Remember that treats are just as much a part of your dogs diet as the food they eat every day. If you are purchasing dog biscuits, make sure to review the ingredient list using the same guidelines explained above. There are actually a lot of human foods you can use as treats that are very healthy for dogs. Raw fruits and veggies, cheese, boiled chicken and natural peanut butter are all good.
A great treat to keep your dog occupied for a while is a Kong toy (it is a red rubber cone shaped toy that is hollow and can be stuffed with treats) filled with any combination of peanut butter, dog food, plain yogurt and banana. Freeze it, and give it to your boxer whenever you want an hour of peace. They will sit quietly with it till they have licked it clean.
Fruits for Boxer Dogs?
Boxer dogs can eat just about any fruit, with the exception of grapes. Fruit is a natural secondary food for dogs, and Boxers will enjoy a range of fruit including banana, apple, blueberries and mango.
To promote the most efficient digestion of plant matter, it’s important to feed fruit to your Boxer the right way: separately to meat, not combined.
Fruits Boxers can eat include:
Fresh, pitted dates
Avocados (Only the flesh)
Cucumber (Feed as you would melon)
Feed Melons On Their Own
When feeding watermelon, or other melons, be sure to feed it on its own as a “monomeal” i.e. only watermelon — not only separate to meat, but separate to other fruits.
This is because melons pass through the digestive tract lightning fast, much faster than all other fruits.
Eating an apple is infinitely preferable to having your dog ingest actual Benadryl or quercetin as an isolated compound in a synthetic supplement.
Remove The Skin And Seeds Of Most Fruit
Your Boxer probably won’t eat these parts of the fruit anyway, if his instincts are intact.
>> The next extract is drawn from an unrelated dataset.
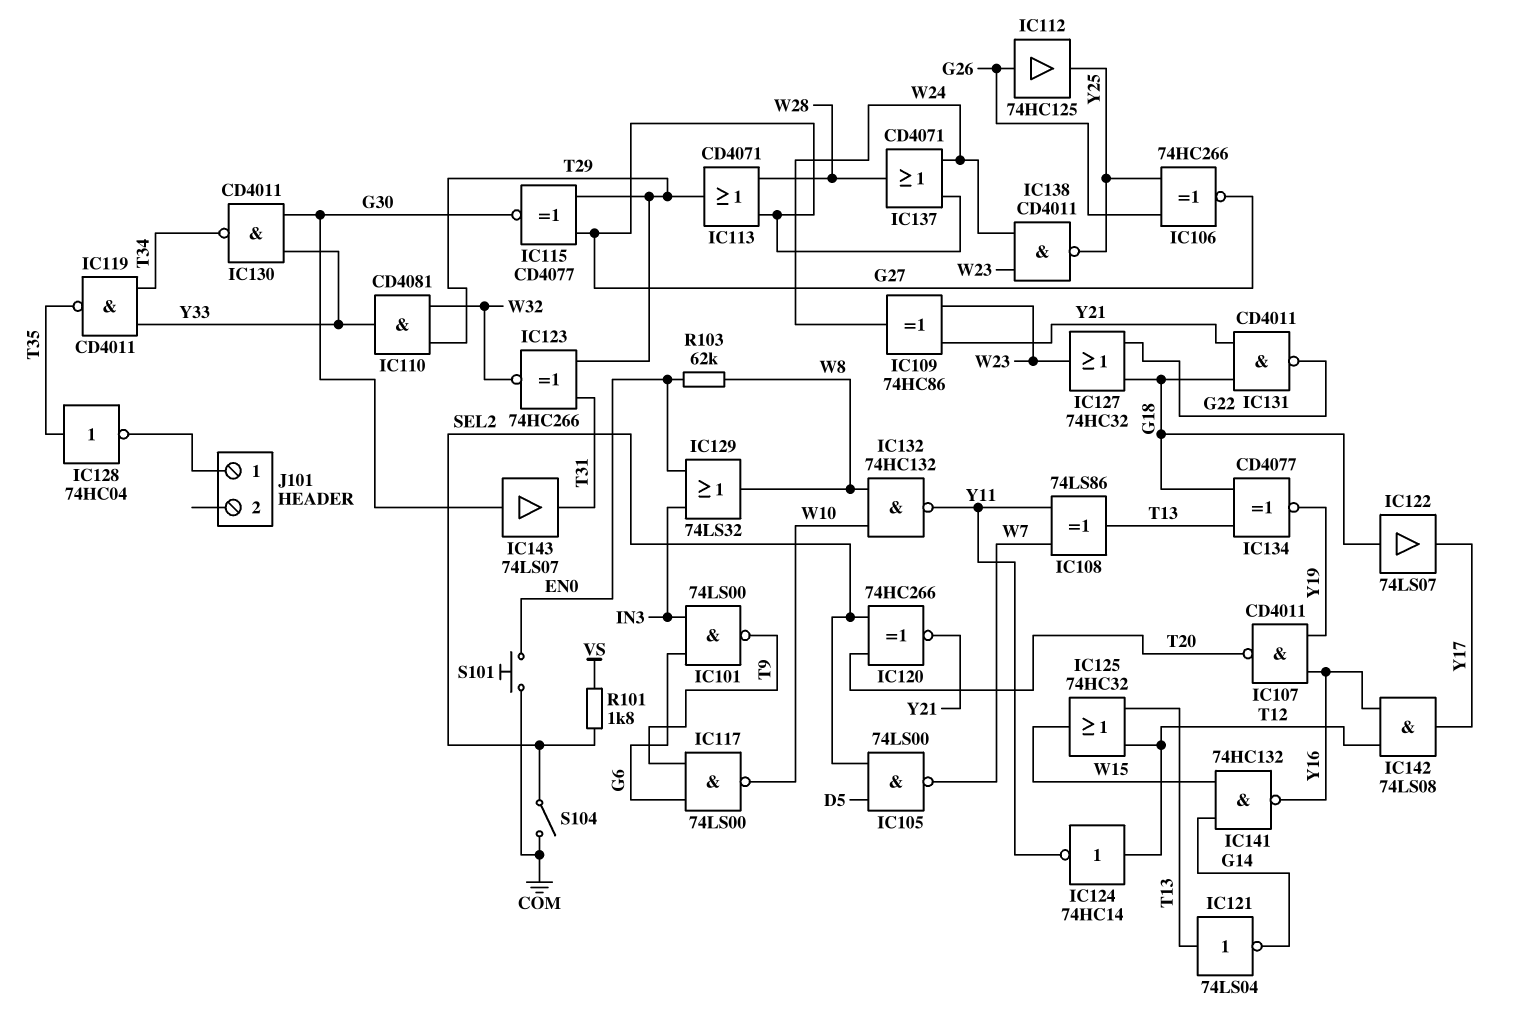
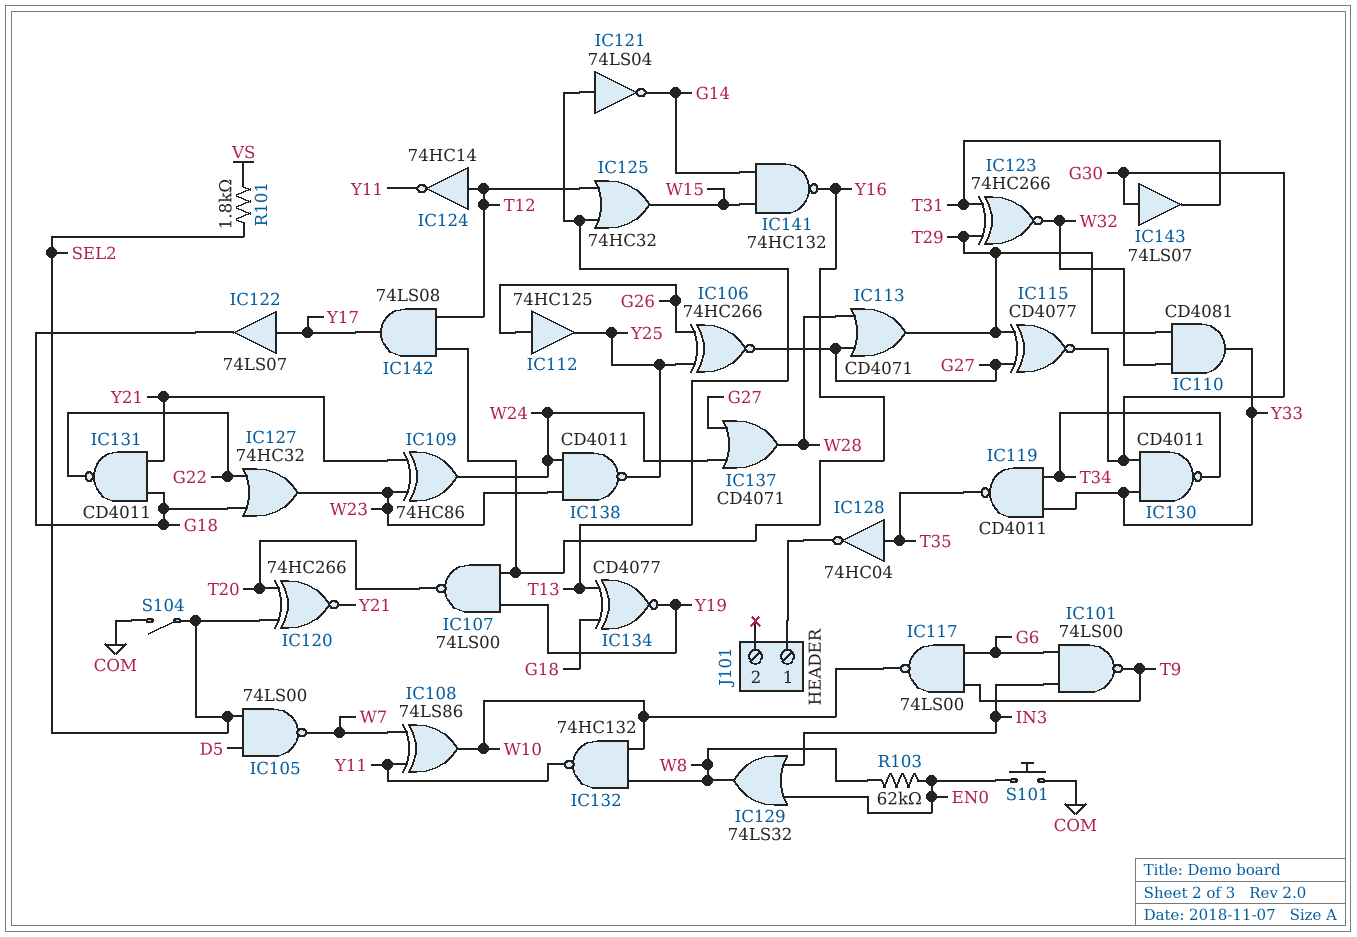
IC107: NAND CD4011 (in Y16, in Y19, out T20) -> NAND 74LS00 (in Y16, in Y19, out T20)
IC108: XOR 74LS86 (in W7, in Y11, out T13) -> XOR 74LS86 (in W7, in Y11, out W10)
IC122: buffer 74LS07 (in G18, out Y17) -> buffer 74LS07 (in Y17, out G18)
However, it’s best to offer fruit in its safest form to a pet dog. You don’t, for instance, want your Boxer eating the fibrous skin of mangoes or bananas or swallowing a heap of watermelon rind.
Fruit is a healthful addition to your Boxer’s diet, as long as its fed ripe to overripe and given separately to meat. Always provide fresh fruit in preference to something that’s been frozen, even if it means your dog gets a little less variety because of the limitations of what’s in season.